To put it into context, the Rabbitohs are an example of what's generally referred to as a sleeping giant. They've won 20 Premiership titles, though none since 1971 – the rough equivalent of Manchester United during the wilderness years between Sirs Matt Busby and Alex Ferguson. There's a saying Down Under: "When Souths are going well, rugby league is going well."

They certainly weren't going well in 2007, needing to finish in the top half of the 16-team table to make the play-offs. We joined them as they embarked on a lengthy losing streak, despite – or maybe because of – Crowe's motivational efforts, like introducing synchronised swimming into training sessions, enlisting Snoop Dogg to address the troops, or transporting to Australia the entire cast of the American reality TV series American Chopper, about a motorbike company. But one other cunning plan did seem to have an effect – commissioning the writer and rabid Rabbitohs fan Mark Courtney to produce The Book of Feuds.

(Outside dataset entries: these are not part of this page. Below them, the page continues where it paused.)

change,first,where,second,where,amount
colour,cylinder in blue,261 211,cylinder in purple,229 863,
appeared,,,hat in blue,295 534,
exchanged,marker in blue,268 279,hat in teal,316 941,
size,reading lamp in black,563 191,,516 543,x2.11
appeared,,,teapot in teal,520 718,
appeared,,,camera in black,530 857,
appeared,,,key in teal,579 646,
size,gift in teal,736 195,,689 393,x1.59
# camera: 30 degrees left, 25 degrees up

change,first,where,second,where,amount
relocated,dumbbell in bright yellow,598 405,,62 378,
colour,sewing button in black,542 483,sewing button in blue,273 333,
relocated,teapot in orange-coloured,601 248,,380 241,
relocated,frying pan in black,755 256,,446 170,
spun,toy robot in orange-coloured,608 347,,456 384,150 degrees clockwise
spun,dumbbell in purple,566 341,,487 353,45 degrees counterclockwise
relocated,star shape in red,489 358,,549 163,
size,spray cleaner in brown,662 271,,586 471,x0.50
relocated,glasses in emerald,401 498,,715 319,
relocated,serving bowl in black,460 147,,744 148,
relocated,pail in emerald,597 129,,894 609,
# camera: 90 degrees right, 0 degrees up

Courtney described the commission from Crowe: "It'd be good if you could write the history of our feud with each club – 100 years of bitterness, 100 years of struggle, every time we've beaten them on the bell, every player they stole from us, every referee who cheated us, everything.'"

Crowe unveiled the book to the players, theatrically blowing dust from the pages: "Here's the thing, boys: you can never, never, never forget how they treated us with contempt. We'll never forget how they thought the game of rugby league was all right without the South Sydney Rabbitohs."

And it worked. "No one likes us, we don't care" has been a potent weapon in the hands of Sir Alex, to name one, and the very next game, in the pouring rain against Penrith Panthers, they won for the first time in weeks.

The coach dispensed with a team talk afterwards, telling the players instead to sing the club song – something raucous to the tune of "Here we go", as it turns out.

From there the graph continued on an upward curve, and they made the play-offs for the first time in 18 years. They lost to Manly, but the season still ended on a high.

I referred to them as a rich man's bauble, but it's clear that Crowe, a bona fide sports nut, is deadly serious. "It's the hardest thing I think I've ever done in my life," he said. "I've taken another 34 lives into my life."

Since the series was shot it's all gone horribly wrong, however – think Leeds and Peter Ridsdale. Co-owner Peter Holmes à Court has gone as chairman, after falling out badly with Crowe, and losses – on the pitch and in the accounts – have been mounting. This year, their centenary, they finished 14th, losing 16 out of 24 games and conceding a devilish 666 points. A columnist in the Australian Daily Telegraph wrote: "Crowe and Holmes à Court have not just desecrated a sporting icon. They have stolen a way of life from thousands of people whose feverish support goes back to 1908. Does he really understand the damage and humiliation he and Holmes à Court have piled upon such a monument to sporting history?"

How long before Crowe is pushed out, you wonder, mouthing, "We lived the dream"?

Five strikes out by dropping live baseball

Appalling. I've generally had nothing but good things to say about them, but now it's nought out of 10 for Five. I'm told they're dropping live coverage of baseball, the channel's longest-running show. Like poor old Woolies, a victim of the global financial crisis. But a strikeout for Five all the same.